Le lingue padane locali concordano in alcuni tratti fondamentali, considerati decisivi dalla scienza linguistica, che le fanno portatrici di un’originalità spiccata nell’ambito delle lingue romanze. Il più vistoso di questi tratti (in genetica si chiamerebbe il “marcatore” inequivocabile del Padano) è il seguente: i pronomi personali, nella prima e nella seconda persona singolari, che in tutti gli altri idiomi romanzi derivano
direttamente da ego e tu latini, assumono in Padano una forma diversa (“obliqua”, dicono i linguisti).
Tutti conosciamo il refrain di una celebre canzonetta napoletana: “Io, mammata e tu”. Tralasciando mammata (“tua madre”), l’io e il tu di questo refrain diventano, in tutti i dialetti padani, mi e ti, oppure, in Bolognese e in Romagnolo (ma è soltanto una variante fonetica) me e te.
Anziché da ego e tu, pronomi soggetto latini, i pronomi soggetto padani derivano infatti da altri casi: dagli accusativi me e te, oppure dai dativi mihi e tibi. In Padano, i pronomi oggetto e quelli soggetto sono gli stessi. Mentre l’Italiano centro-meridionale continua l’uso latino, il Toscano parlato attua un compromesso (“io” e “te”) non accolto nell’Italiano standard (che perpetua anch’esso le forme latine “io” e “tu”). Questa caratteristica morfologica appare davvero stupefacente se si pensa che il comportamento di tutte le altre comunità di dialetti romanze rimane fedele sempre al Latino. Al mi/me del Padano fanno infatti riscontro il portoghese eu; il castigliano yo; il catalano jo; il francese je; il franco-provenzale jo, z˘o; l’occitano iéu; il retoromanzo jeu; il friulano jo; il toscano io; gli italiani centromeridionali i, io, eo, eu, iu; il sardo eo. Sono tutti chiaramente derivati da ego.
Anche per questo si può dire, dantescamente, che la Padania è la terra dove il “mi” suona.

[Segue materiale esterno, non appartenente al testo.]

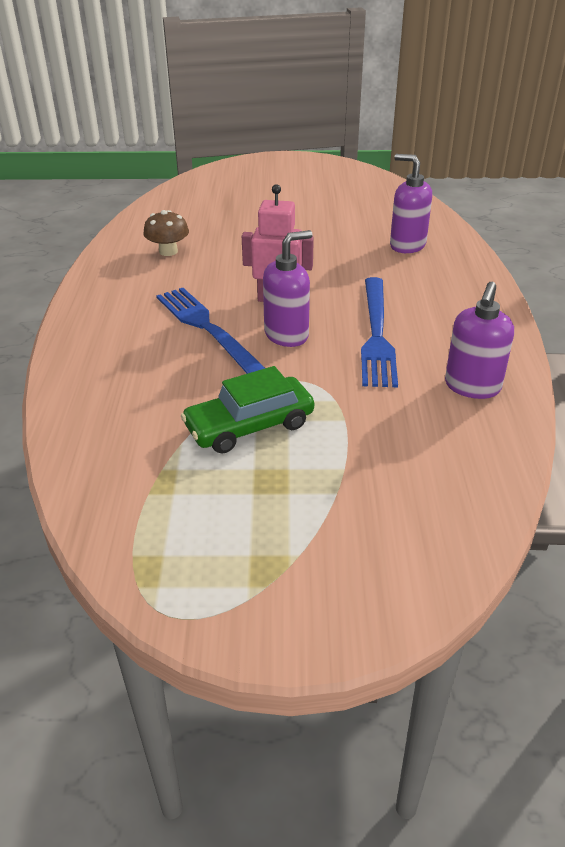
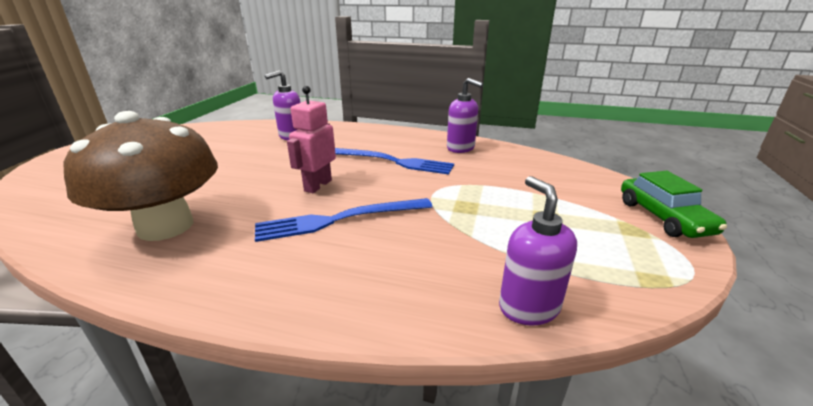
camera: 75 degrees left, 10 degrees down
(168, 251) = (165, 226): brown mushroom -> brown mushroom, size x2.43
(249, 426) = (483, 217): green car -> green car (663, 217)
(287, 335) = (372, 189): purple soap dispenser -> purple soap dispenser (528, 307)

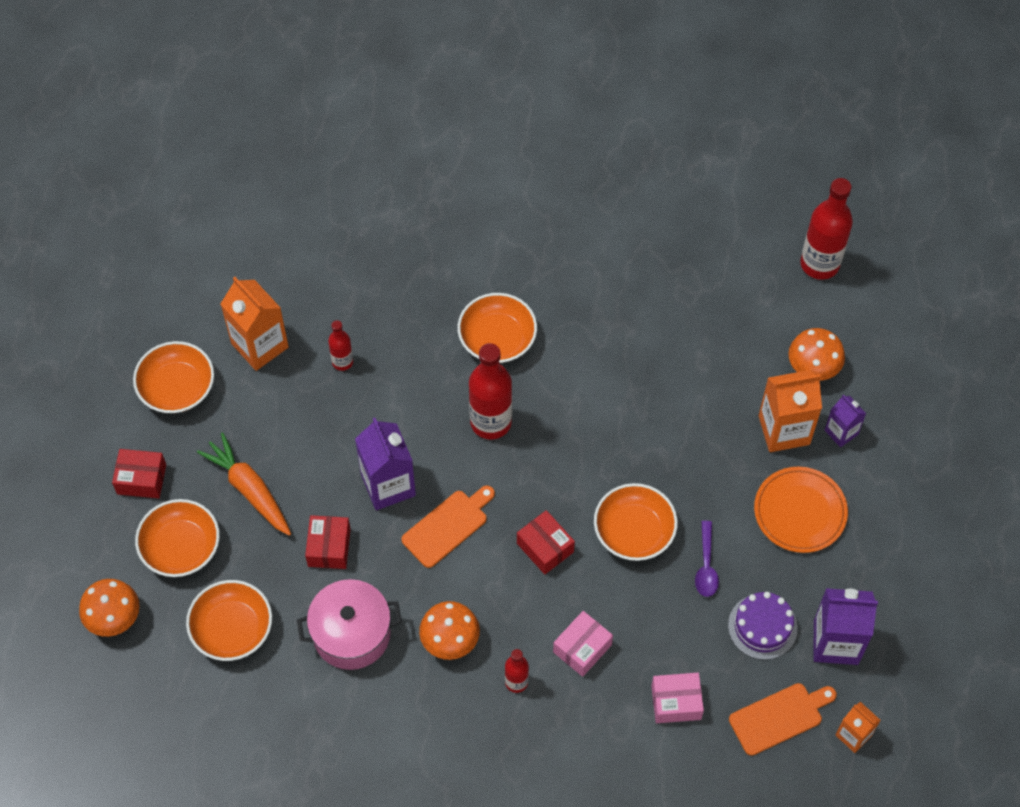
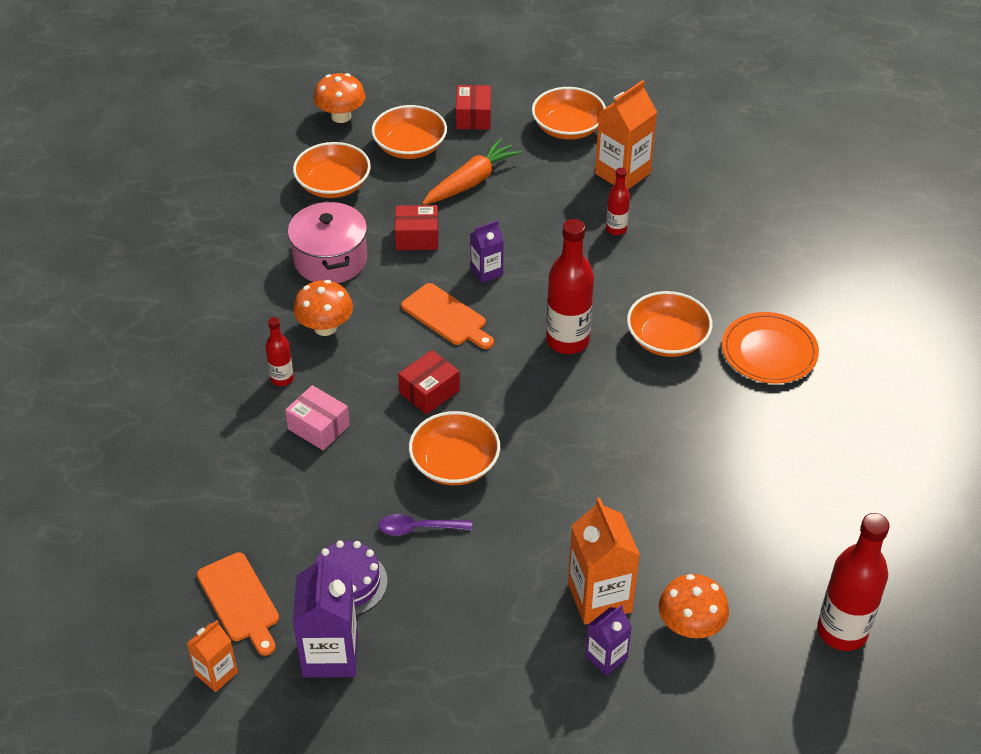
camera: 85 degrees right, 15 degrees down
(388, 485) = (486, 271): purple carton -> purple carton, size x0.57
(676, 702) = (259, 507): pink box -> none
(800, 512) = (494, 616): orange plate -> orange plate (769, 351)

Robert Lafont, studioso occitano, afferma: “La Padania è un territorio delimitato da una lingua che, come tale, resterebbe argomento esclusivo dei linguisti se non fosse il luogo di un insieme complesso di fenomeni storici e sociali dai quali scaturisce un sentimento di appartenenza. La scienza linguistica fonda la Padania di diritto: la rivendicazione padanista, culturale e politica, trasforma il diritto in fatto. Lo spazio padano è definito linguisticamente, ma è anzitutto uno spazio di storia.”
Non è certo un caso se questo “spazio di storia” presenta tratti propri anche e soprattutto fuori dalla dimensione linguistica. Esiste infatti un “modello” padano (come ne esiste uno occitano) di società, di arte, di cultura, di mentalità, di costume e di economia, rilevato dagli studiosi delle discipline di pertinenza e dalla stessa opinione pubblica: e la corrispondenza tra questa vera e propria struttura, che coinvolge un popolo e un territorio, ed è stata prodotta dalla storia, e la lingua, anch’essa prodotta dalla storia sul medesimo territorio dallo stesso popolo, appare allora in tutta la propria evidenza.